* **The problem**
The expected answer holds every line from the first line of the data below through the line containing "806 840 8.84", exactly as written, and no other line.

* **Information shown**
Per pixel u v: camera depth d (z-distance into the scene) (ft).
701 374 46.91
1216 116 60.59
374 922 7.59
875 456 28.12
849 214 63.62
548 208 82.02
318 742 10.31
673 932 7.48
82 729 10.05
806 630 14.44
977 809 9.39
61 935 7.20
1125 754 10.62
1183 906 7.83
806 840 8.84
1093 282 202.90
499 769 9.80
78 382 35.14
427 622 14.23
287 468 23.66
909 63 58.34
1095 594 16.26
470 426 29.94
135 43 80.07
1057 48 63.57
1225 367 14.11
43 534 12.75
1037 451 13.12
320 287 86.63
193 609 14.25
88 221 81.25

* **Reply to the exercise**
Per pixel u v: camera depth d (z-distance into the scene) (ft).
701 374 46.91
1216 116 60.59
374 922 7.59
875 456 28.12
849 214 63.62
548 208 82.02
318 742 10.31
673 932 7.48
82 729 10.05
806 630 14.44
977 809 9.39
61 935 7.20
1125 754 10.62
1183 906 7.83
806 840 8.84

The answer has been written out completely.